Тяжелая судьба и неудачи побудили К., у которого никогда не было недостатка самолюбия, уже в 1896 г. оглянуться на свое прошлое и заняться своей собственной жизнью. Теперь он решился (вероятно, в надежде достичь этим скорее продажи своих календарных часов) отдать историю своей жизни в печать. В 1906 г. появилось «Правдивое описание жизни человека, которого из-за создания великолепных астрономических календарных часов официально объявили сумасшедшим, лишили гражданских прав и заперли на 159
дней в сумасшедший дом». Начало образует стихотворение длиною во много страниц, в котором говорят часы, например:
«Тебе возвестить славу творца, —
Это цель существования моего!
Его всемогущества творения: красоту,
мудрость, доброту, я возвещаю Тебе!»
Во второй части стихотворения речь вдет об «объявлении сумасшедшим». Затем следует рассказ о жизни, в форме, как будто говорится о значительном человеке. Это самоуверенное патетическое описание — как будто описание благородного преследуемого. Он всегда «мастер». Он не может довольствоваться изображением «прямо-таки неслыханной судьбы» «бедного человека». При этом он многократно демонстрирует склонность к логическим тонкостям, к остроумным мыслям. Он начинает: «Маленький Юлиус уже в ранней юности проявил тягу к знаниям и к учению». Он рано начал читать книги, рано узнал горькие испытания. Но «верующую детскую набожную душу» он сохранял всегда. Во второй главе, озаглавленной «Змея под цветами», он рассказывает, как в 1892 г. слухи о неверности его жены и последствия превратили его жизнь, когда он находился в «кульминационном моменте» жизни, в муку. В следующем разделе «Разоблачение» мы узнаем в неизменном ввде о сцене, когда К. ночью пришел как предполагаемый чужак домой, чтобы указать жене на ее прелюбодеяние. Об этих событиях, посещении окружного врача, слушании дела для примирения, «объявлении сумасшедшим», безуспешных попытках аннулировать его, обо всем этом К. рассказывает здесь вплоть до деталей так, как в 1895 г.
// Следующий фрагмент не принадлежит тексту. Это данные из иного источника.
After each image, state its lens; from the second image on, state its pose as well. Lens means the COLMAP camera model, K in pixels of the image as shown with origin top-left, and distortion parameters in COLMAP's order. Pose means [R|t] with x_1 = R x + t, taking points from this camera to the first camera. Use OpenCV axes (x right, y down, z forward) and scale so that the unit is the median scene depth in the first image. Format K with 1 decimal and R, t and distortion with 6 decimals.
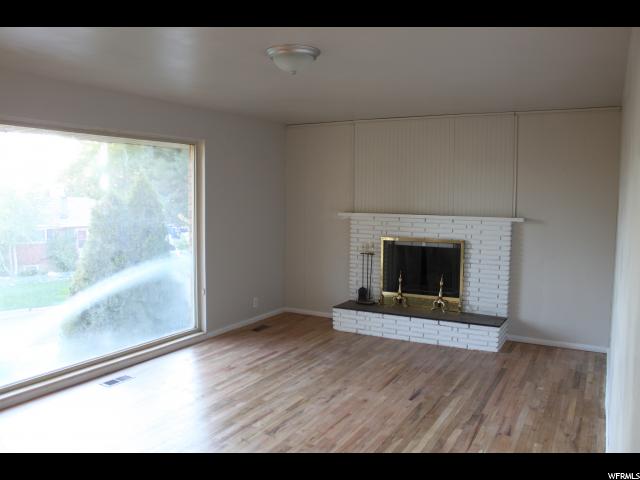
lens RADIAL K [[550.4, 0, 320.0], [0, 550.4, 240.0], [0, 0, 1]] dist [-0.097587, 0.011751]
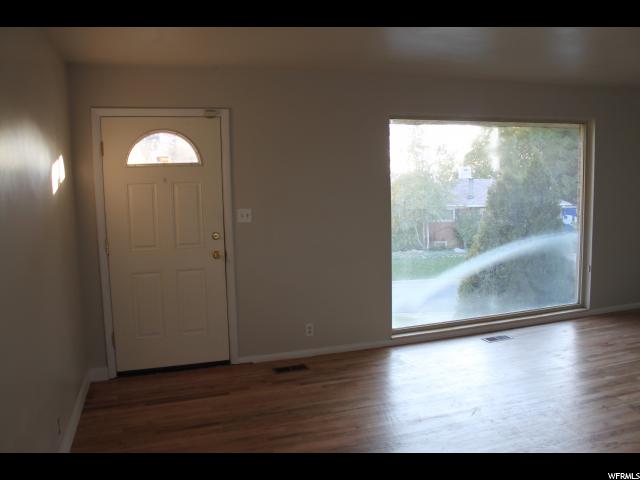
lens RADIAL K [[550.4, 0, 320.0], [0, 550.4, 240.0], [0, 0, 1]] dist [-0.097587, 0.011751]
pose [[0.754170, 0.047589, -0.654953, 0.063026], [-0.025524, 0.998741, 0.043178, 0.011378], [0.656184, -0.015847, 0.754435, -0.078718]]
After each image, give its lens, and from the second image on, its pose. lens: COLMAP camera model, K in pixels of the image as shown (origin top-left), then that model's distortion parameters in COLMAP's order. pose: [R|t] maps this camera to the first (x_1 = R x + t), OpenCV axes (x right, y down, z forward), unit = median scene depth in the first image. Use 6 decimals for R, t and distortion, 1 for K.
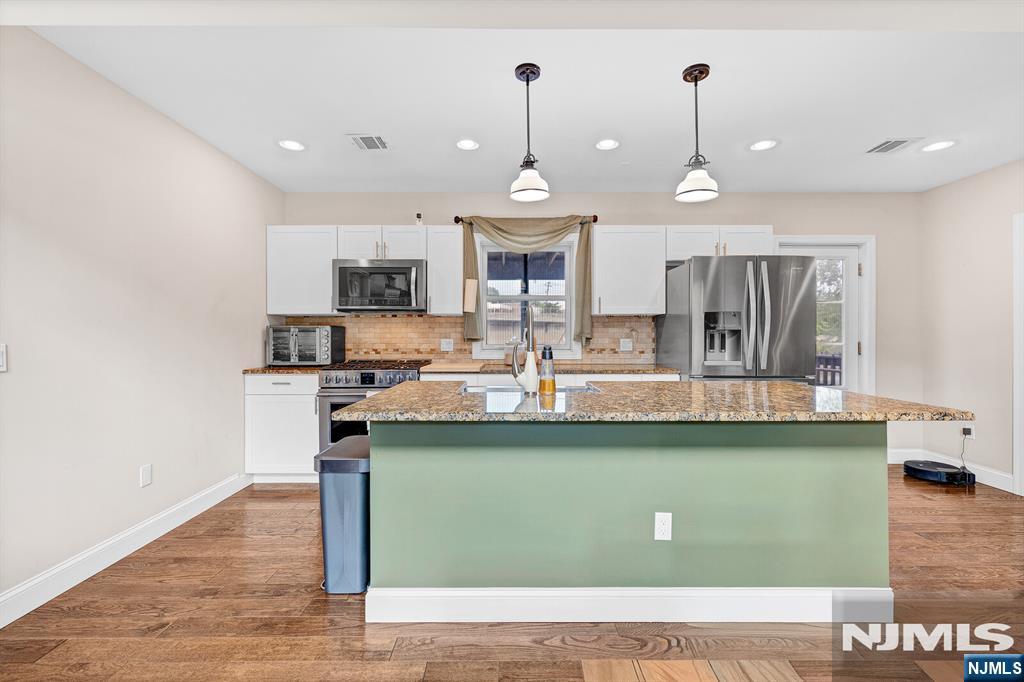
lens RADIAL K [[436.2, 0, 501.6], [0, 436.2, 337.2], [0, 0, 1]] dist [-0.003625, -0.000510]
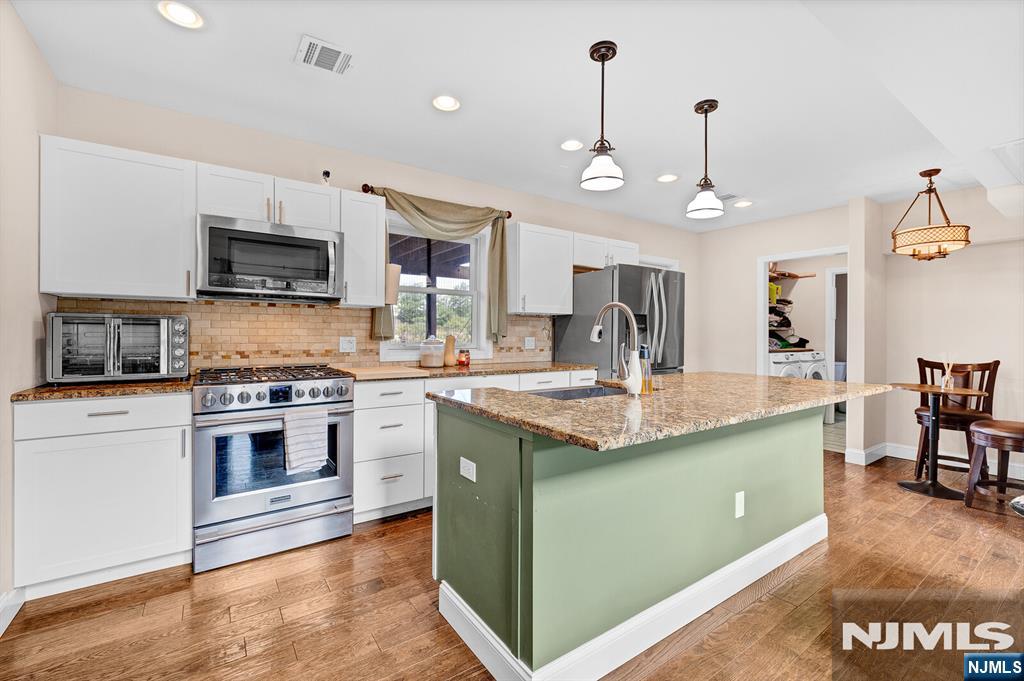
lens RADIAL K [[436.2, 0, 507.9], [0, 436.2, 337.7], [0, 0, 1]] dist [-0.003625, -0.000510]
pose [[0.819415, 0.001034, 0.573200, -0.353874], [-0.003498, 0.999989, 0.003197, 0.001590], [-0.573190, -0.004624, 0.819409, 0.195112]]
Зато мы неожиданным образом узнаем теперь об одном событии, которое до сих пор никогда, ни единым словом не упоминалось им ни при обследовании в Гейдельберге, ни в многочисленных сочинениях. Это событие теперь датируется 6 ноября 1895 г., то есть несколькими неделями раньше до перевода в Гейдельберг. При таких обстоятельствах можно думать о возможности полной фальсификации воспоминаний (обмана памяти). Он рассказывает: «В тот день трактирщица Б. подала ему — он завтракал не дома — кофе. Наливали странно долго. Кусочек бумаги, в котором, видимо, был порошок, полетел на пол. У кофе был несколько странный вкус. Однако он не хотел доставлять людям неприятностей, ничего не сказал и мужественно выпил всю чашку. Тут как раз пришла его жена и хотела уговорить его еще на одну чашку. Часом позже ему вдруг стало плохо. Все тело было как парализовано. Он опустился со стула на пол, почувствовал острую боль и жжение в конечностях, ужасные боли, колики, жгучую жажду. Перед глазами он видел огненные всполохи, слышал журчание, как водных потоков. Его разум оставался при этом ясным. Неподвижно лежал он с осоловелым взглядом, не мог сдвинуться с места и пошевелить хотя бы пальцем. В любое мгновение ждал смерти. Сильнейшая тошнота безуспешно
мучила его. Вечером еще было худо, но лучше». О дальнейшем протекании болезни он не сообщает.
Далее он рассказывает снова без изменений о своем побеге в Швейцарию, аресте и переводе в Гейдельберг «в дом ужасов». Здесь он жалуется: «Три дня и три ночи Клуг должен был лежать в кровати в коридоре, в который выходят все комнаты полностью безумных. Голые, полуголые, частично прикрытые только платком, подушкой или ковром в самых различных драпировках, они выходили из своих комнат и танцевали, вопя, горланя, крича по-петушиному, жужжа на все лады, вокруг постели в страхе молящего Бога о милосердном избавлении. Они рычали: “Убейте его”. Санитары держались в стороне, так как туда, где только собираются 3—4 тяжелобольных, не сунется ни один санитар. Они справляются только с отдельными и ведут их на место».